What is being asked:
Of all the lines in the entries below, give again exactly those starting at the line containing "right hip: (349, 170)" and ending at the line containing "left shoulder: (419, 83)", both ends included, and no others.
═══ Available records
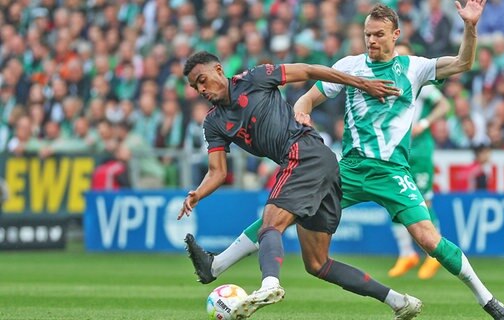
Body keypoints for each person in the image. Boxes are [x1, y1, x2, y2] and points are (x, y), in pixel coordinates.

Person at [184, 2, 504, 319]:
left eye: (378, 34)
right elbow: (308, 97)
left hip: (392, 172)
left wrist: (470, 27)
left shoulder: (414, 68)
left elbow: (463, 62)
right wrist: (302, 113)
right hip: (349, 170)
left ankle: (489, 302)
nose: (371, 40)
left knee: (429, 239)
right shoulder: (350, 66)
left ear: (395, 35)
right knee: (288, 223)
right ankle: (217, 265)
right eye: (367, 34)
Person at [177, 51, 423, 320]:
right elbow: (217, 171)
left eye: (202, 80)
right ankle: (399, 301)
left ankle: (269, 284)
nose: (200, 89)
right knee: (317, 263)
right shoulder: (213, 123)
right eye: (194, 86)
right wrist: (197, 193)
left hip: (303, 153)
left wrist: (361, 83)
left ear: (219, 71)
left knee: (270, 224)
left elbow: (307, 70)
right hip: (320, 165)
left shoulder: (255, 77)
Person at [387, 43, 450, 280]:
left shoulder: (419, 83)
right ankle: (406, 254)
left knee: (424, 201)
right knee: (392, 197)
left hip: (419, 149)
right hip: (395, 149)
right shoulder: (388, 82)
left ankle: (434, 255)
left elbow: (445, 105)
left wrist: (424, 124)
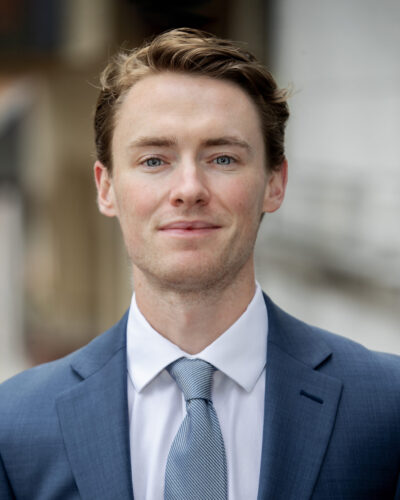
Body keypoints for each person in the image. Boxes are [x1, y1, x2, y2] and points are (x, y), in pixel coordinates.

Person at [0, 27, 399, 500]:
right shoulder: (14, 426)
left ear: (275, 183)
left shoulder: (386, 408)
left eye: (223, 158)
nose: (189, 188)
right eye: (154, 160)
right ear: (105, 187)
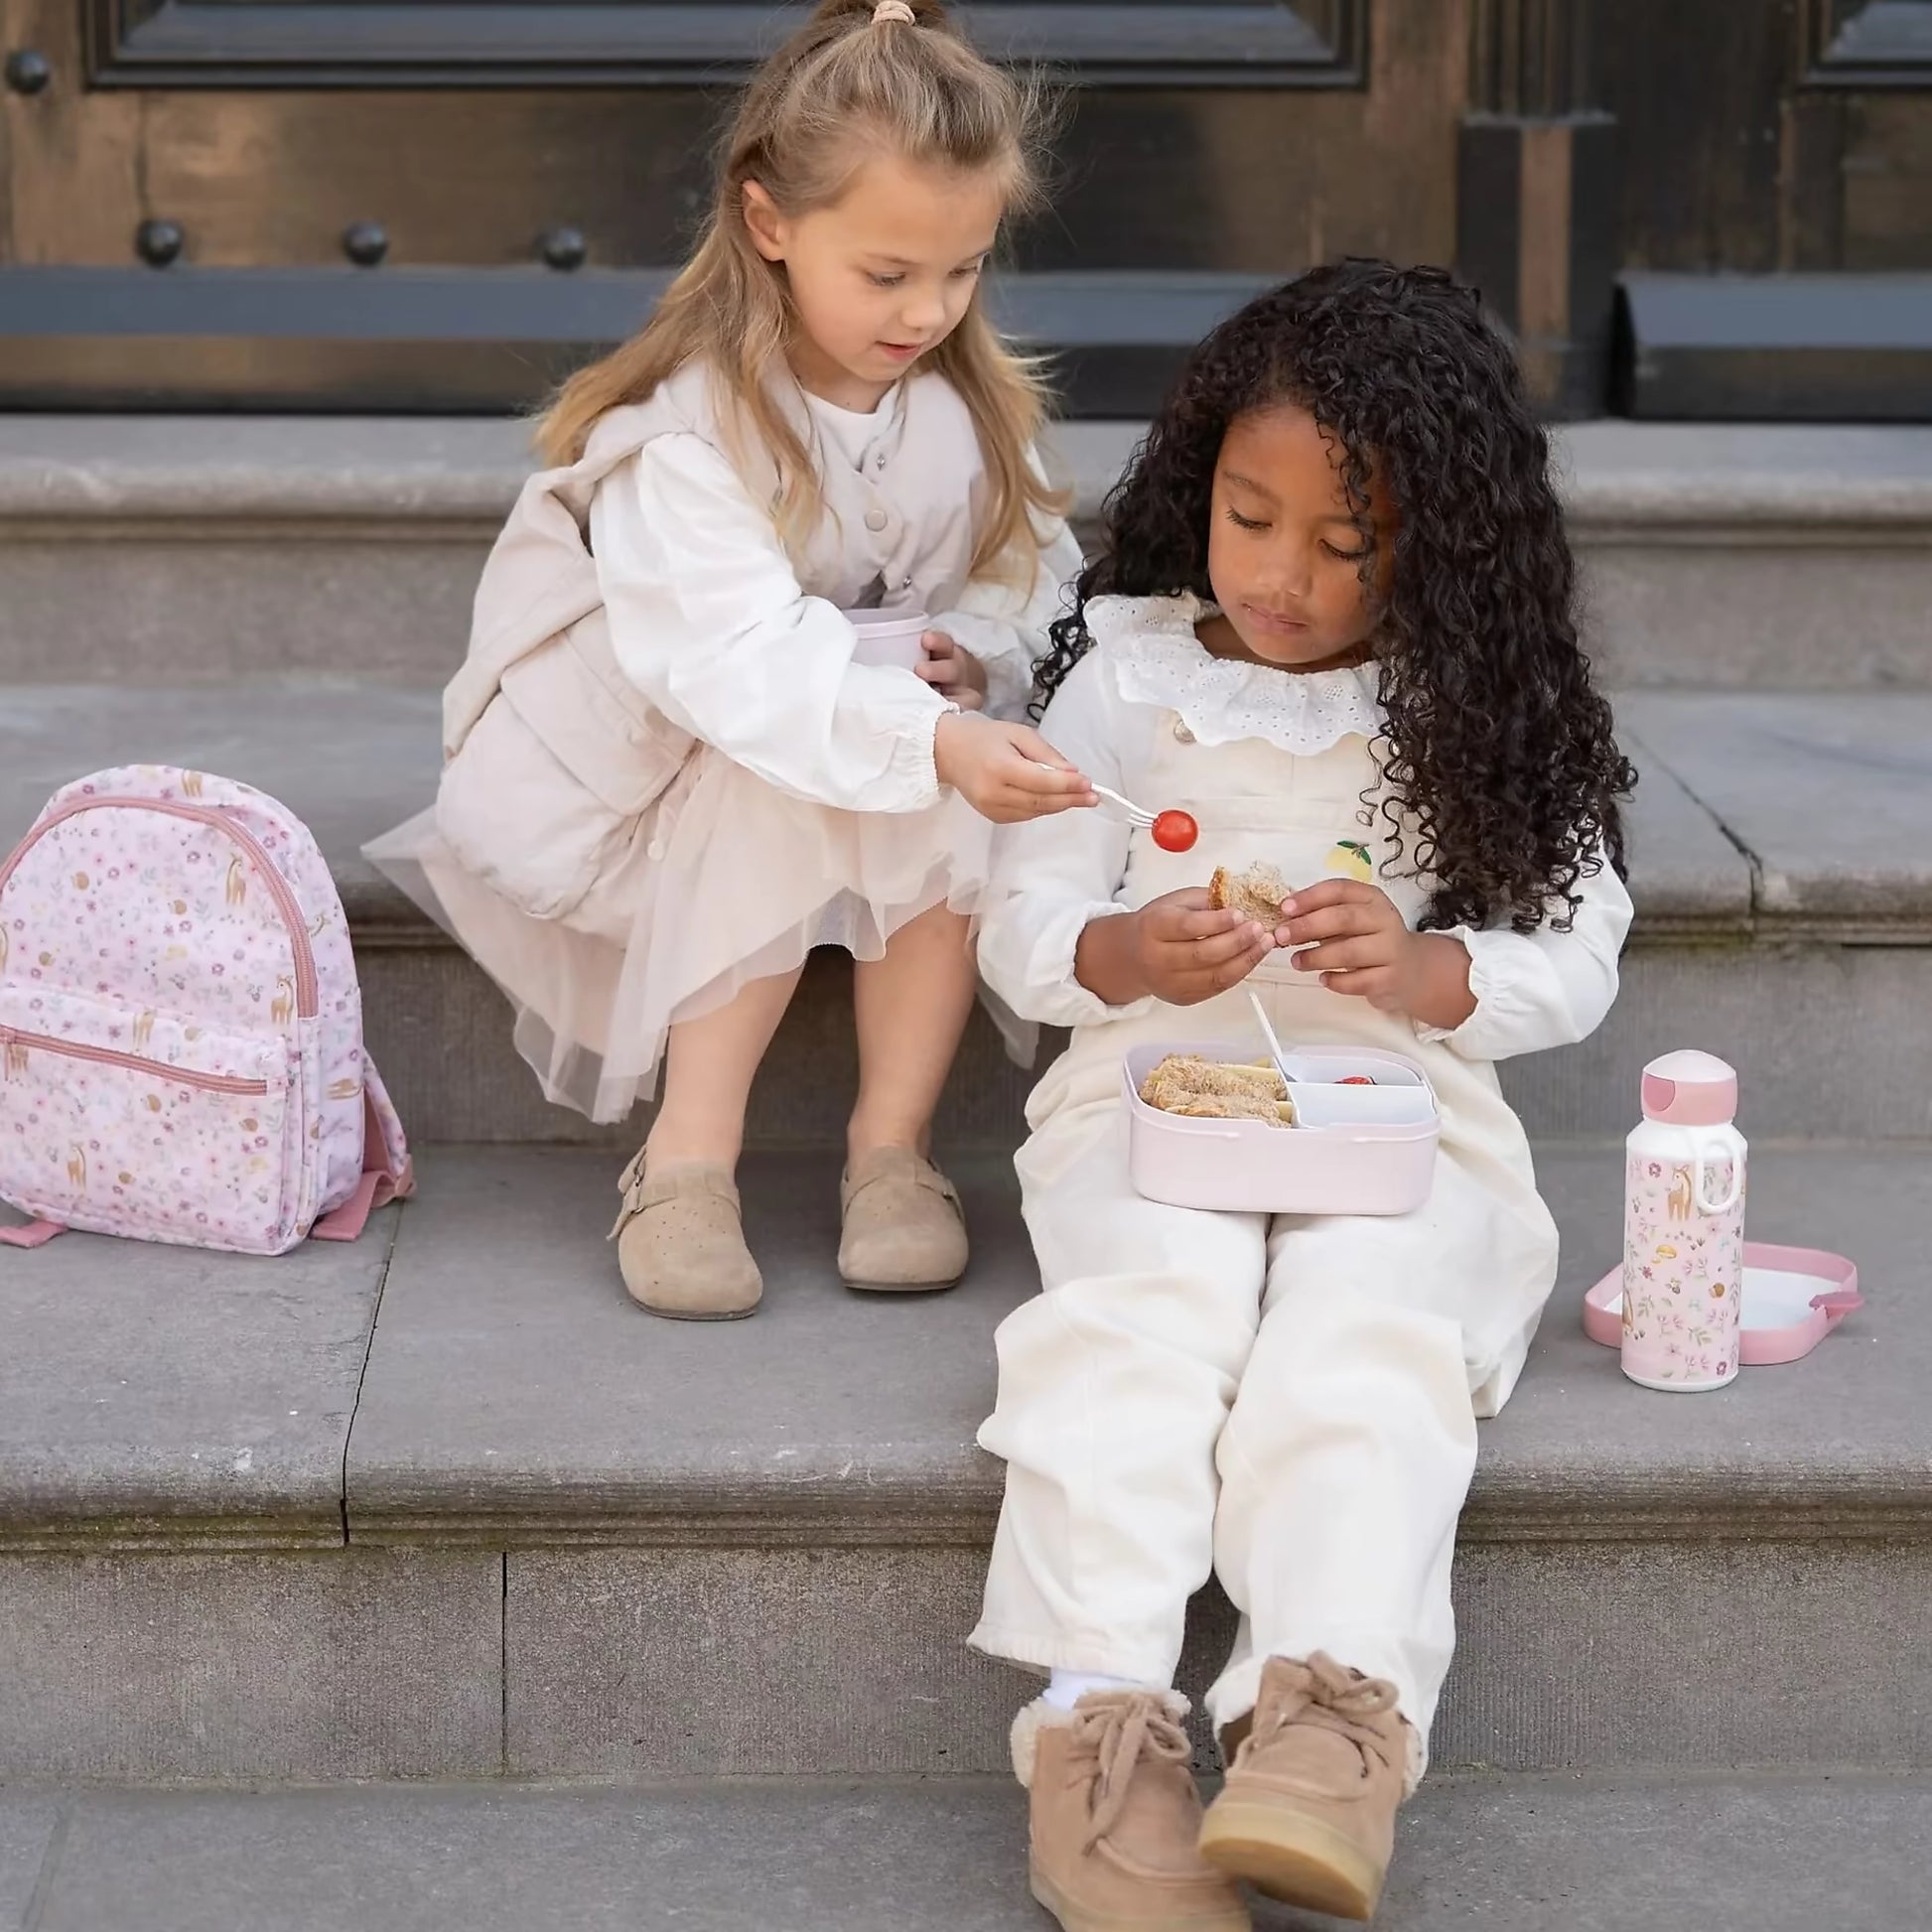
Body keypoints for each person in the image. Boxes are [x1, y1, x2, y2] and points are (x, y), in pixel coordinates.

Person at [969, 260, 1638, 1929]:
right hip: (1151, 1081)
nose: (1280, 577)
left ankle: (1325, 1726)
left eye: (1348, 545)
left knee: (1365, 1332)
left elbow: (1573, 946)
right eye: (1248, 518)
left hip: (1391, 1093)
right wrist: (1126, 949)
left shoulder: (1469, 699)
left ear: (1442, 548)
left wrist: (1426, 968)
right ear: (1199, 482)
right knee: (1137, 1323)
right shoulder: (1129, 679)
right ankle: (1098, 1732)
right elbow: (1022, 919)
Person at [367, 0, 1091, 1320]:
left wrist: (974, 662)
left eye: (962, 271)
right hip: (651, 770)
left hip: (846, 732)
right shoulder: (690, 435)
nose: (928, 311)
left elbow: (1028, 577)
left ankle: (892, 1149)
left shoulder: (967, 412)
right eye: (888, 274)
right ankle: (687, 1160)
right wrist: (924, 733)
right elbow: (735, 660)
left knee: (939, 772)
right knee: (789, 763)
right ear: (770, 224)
══════
═══ Available records
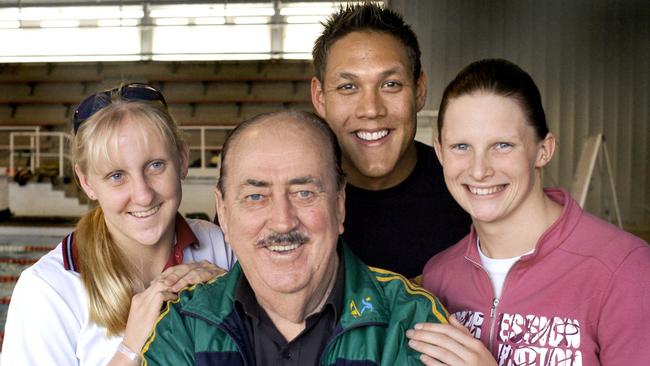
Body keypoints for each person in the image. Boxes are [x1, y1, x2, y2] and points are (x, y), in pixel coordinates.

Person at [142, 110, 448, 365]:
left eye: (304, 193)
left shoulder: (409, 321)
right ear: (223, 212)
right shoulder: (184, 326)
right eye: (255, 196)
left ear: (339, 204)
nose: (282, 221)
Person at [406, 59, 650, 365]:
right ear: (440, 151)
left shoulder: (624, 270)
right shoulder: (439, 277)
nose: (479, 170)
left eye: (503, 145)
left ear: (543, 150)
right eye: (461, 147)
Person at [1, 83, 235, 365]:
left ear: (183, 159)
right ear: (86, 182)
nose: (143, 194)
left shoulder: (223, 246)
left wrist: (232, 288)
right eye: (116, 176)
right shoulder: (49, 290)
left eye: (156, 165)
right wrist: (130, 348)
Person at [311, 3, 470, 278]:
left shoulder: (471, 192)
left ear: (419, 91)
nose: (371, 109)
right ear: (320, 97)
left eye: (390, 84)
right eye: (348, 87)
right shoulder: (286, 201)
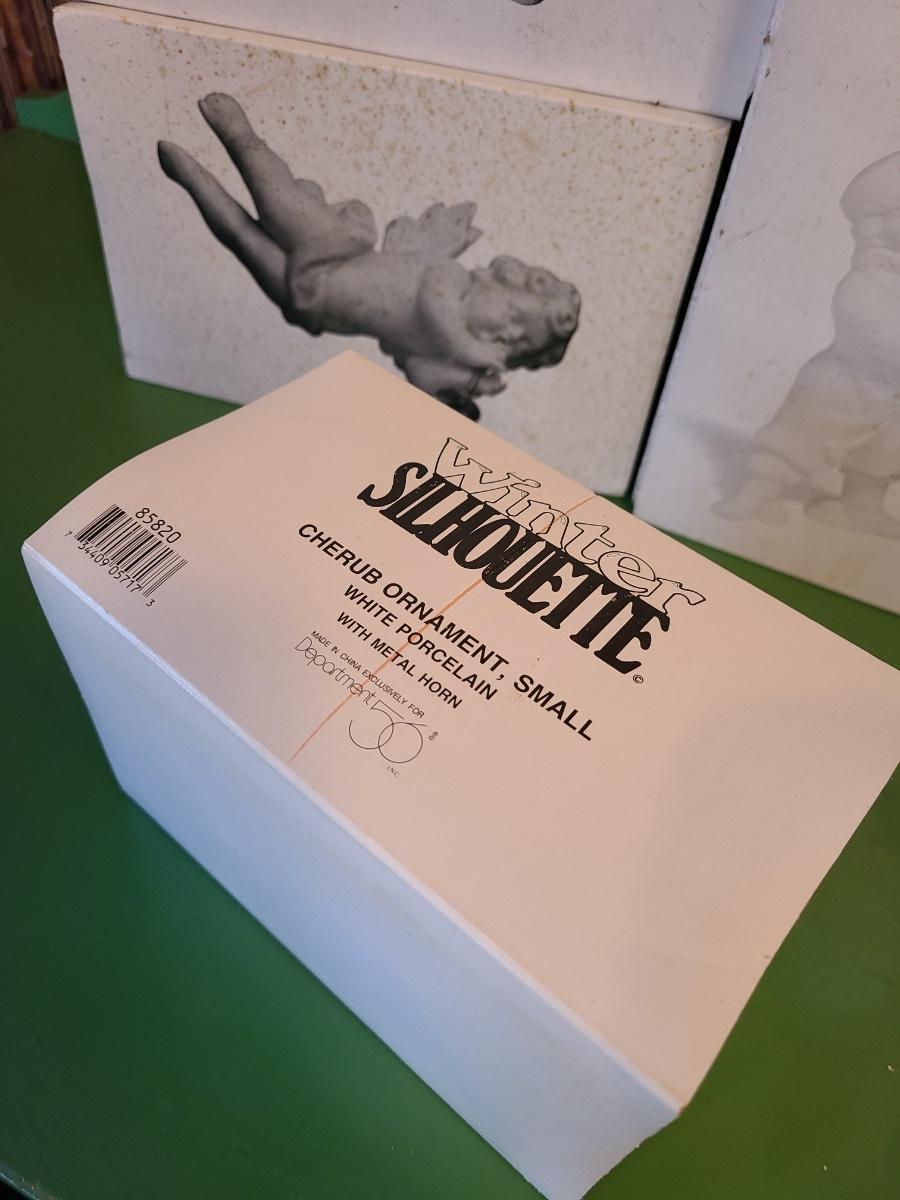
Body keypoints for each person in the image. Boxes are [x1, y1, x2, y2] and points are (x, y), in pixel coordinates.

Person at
══════
Written solution:
right hip: (349, 170)
left ankle: (489, 302)
nose: (371, 40)
left knee: (429, 239)
right shoulder: (350, 66)
left ear: (395, 35)
right knee: (288, 223)
right ankle: (217, 265)
right eye: (367, 34)
Person at [177, 51, 423, 320]:
right elbow: (217, 171)
left eye: (202, 80)
right ankle: (399, 301)
left ankle: (269, 284)
nose: (200, 89)
right knee: (317, 263)
right shoulder: (213, 123)
right eye: (194, 86)
right wrist: (197, 193)
left hip: (303, 153)
left wrist: (361, 83)
left ear: (219, 71)
left knee: (270, 224)
left elbow: (307, 70)
right hip: (320, 165)
left shoulder: (255, 77)
Person at [387, 43, 450, 280]:
left shoulder: (419, 83)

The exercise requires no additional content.